Let Your Friends Know:

The 2002 dystopian thriller Minority Report, set an incredible prescience with all kinds of modernistic tech shown throughout the movie. Fifteen years later the film still holds up, casting an eerie foreshadow on the future of artificial technology. From driverless cars, voice-controlled homes and even personalised ads set in the near-technological future, the movie accurately prophesized many of the special techs that we are already starting to see and use today — most notably ‘Gesture Recognition’.

A still from the 2002 Tom Cruise starrer, Minority Report

Gesture recognition is a means of human-machine interaction using only body actions without the aid of voice.

The concept of recognising gestures using hands and/or other body parts is based on three layers: Detection, Tracking and Recognition. We use special interfaces that can capture these movements, and later use computer vision technology & deep learning algorithms to understand the underlying pattern. Today, they are several gesture-interface products in the market made by Big Tech giants like Intel, Apple & Google for applications in home automation, shopping, virtual/augmented reality gaming, consumer electronics and navigation among others.

While in 2002, at the time of the release of the movie, this market was certainly non-existent — a recent study projects the global gesture recognition in retail to grow by 22.3% from 2018 to 2025 and is expected to be valued at $30.6B by 2025.

How do machines recognise gestures?

A gesture is specifically classified by any physical movement, large or small, that can be interpreted by a motion sensor — anything from the pointing of a finger to a jumping high kick, a nod of the head, or even a pinch or wave of the hand.

Gesture recognition is also a part of ‘touchless user interface’ (TUI)-based applications, meaning they can be controlled without touch. Amazon’s Alexa is a prime example of TUI since it is voice-controlled.

How it Works

How Gesture Recognition Works

A camera system feeds captured image data into the primary sensing device. This device typically calculates the depth of field and tracks the movement of the hand (or other body parts) through 3D space.
Deep Learning algorithms, based on layered neural networks are then trained to identify and correlate meaningful gestures from a comprehensive pre-built library of ‘gestures’.
Each gesture or movement is then matched in real-time to an intended action specific to the end-user’s application.
Once the gesture has been interpreted and matched from the library, the system executes the desired set of actions.

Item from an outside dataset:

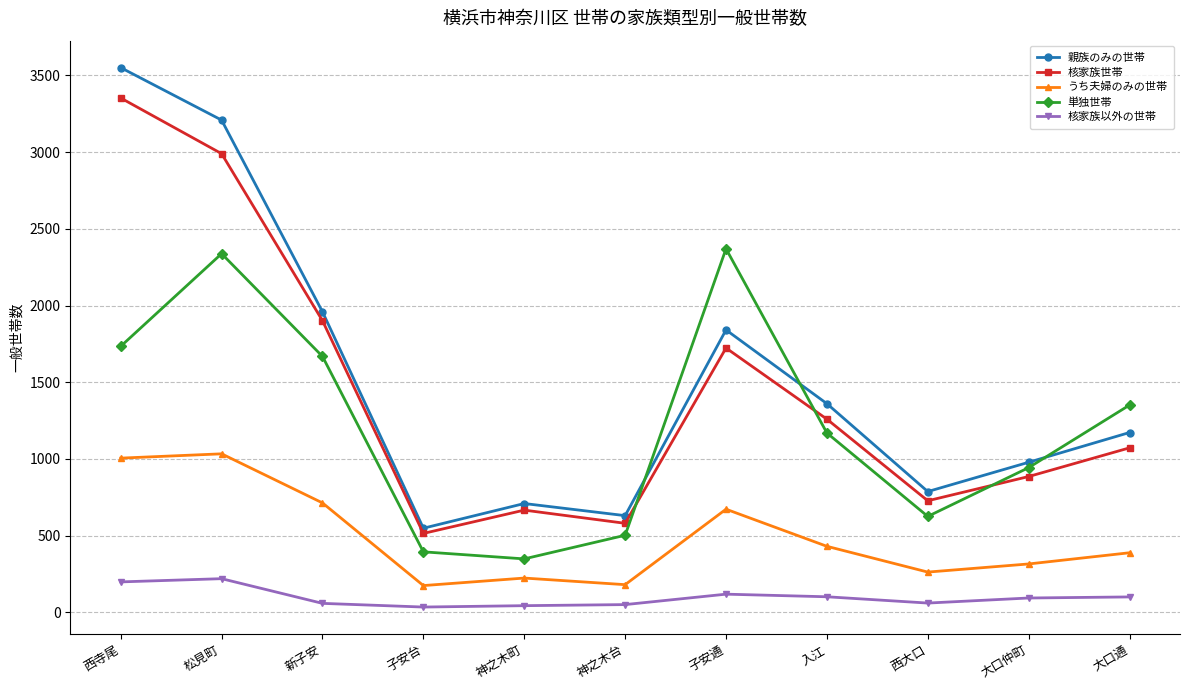

How many lines are shown in the chart?

5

Deep Learning, is the key for a system to learn and decipher body movements and even understand ‘intent’.

Real-World Applications —

Real-Time Video Captioning

A Concept Lab within Rochester Institute of Technology has created a novel way to convert sign language into text, in real-time. The application is intended for deaf users, who can potentially use the tool to communicate with a hearing person seamlessly. Using computer vision and machine learning models, sign language (ASL), can be converted into words that are read on any device screen.

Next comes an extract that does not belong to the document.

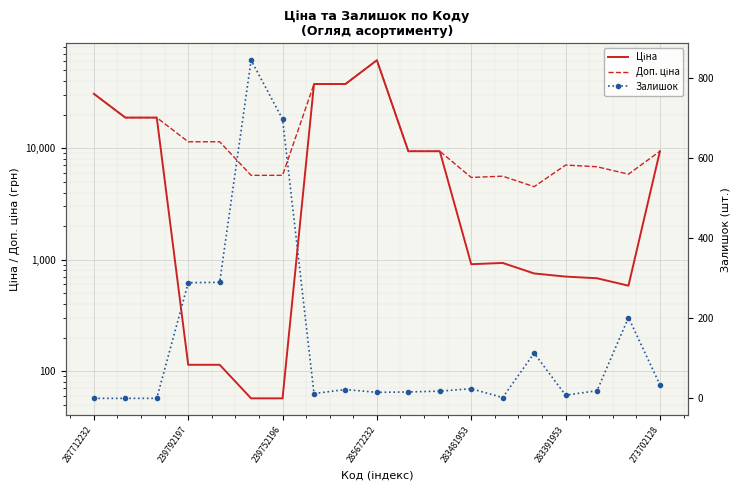

How many data points in Доп. ціна are above 9383?

11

Static Gesture Recognition DataSet

Time-of-Flight for Range Finding

The Time-of-Flight principle (ToF) is a method for measuring the time-based distance between a sensor and an object. Using specially designed sensors, the signal created can have the longest range and highest reading frequency. Sony is making use of this technology in their DeepSensing Solutions for controlling in-car features like regulating temperature, volume control etc.

Sony DepthSensing

Gestural Recognition in Virtual Reality

Swedish Software firm Mano Motion, has created a unique application that leverages computer vision technology and can recognize hand gestures using simple RGB based cameras found in android and iOS smartphones. The app works in AR/VR and Mixed Reality environments for a host of consumer-facing scenarios such as gaming, IoT, and consumer electronics, among others.

Using this tool, users can manipulate and move objects in the virtual environment quite easily. It can also detect hand movement using the app and erstwhile inject them into an animation using Unity’s game engine. The latency is less than 10 milliseconds, while it only uses about 30% of the processing power of an iPhone 6s.

Mano Motion AR Kit

Retail Recommendation Engines using Gestural Feedback

Through advanced AI-enabled gesture recognition, retailers can assess the popularity of an item by learning from shoppers’ facial and hand gestures. A trained model analyses how shoppers react to different products in the store determines the potential for sale from a product. This way, retailers can immediately assess if new items are working in the store or not, and can even predict the best place in the store to position them for better results.

Using gesture recognition and tools like point-and-grab technology, retailers can make use of a lot of predictive data surrounding their customers’ preferences and shopping habits — allowing them to show only those products that the customers are most likely to purchase or engage with.

Future Scope

For what it’s worth, who wouldn’t want to mute their TV by putting your finger close to the lip or simply waving at the stereo to turn it on. If ‘Minority Report’ is any indicator of things to come, we can look forward to gestural recognition applications moving into education, real estate, fashion design, and even law enforcement. The consumer electronics market is set to lead the forecasted demand and growth for this technology, leading to an increase in the number of vendors creating ground-breaking applications in this space.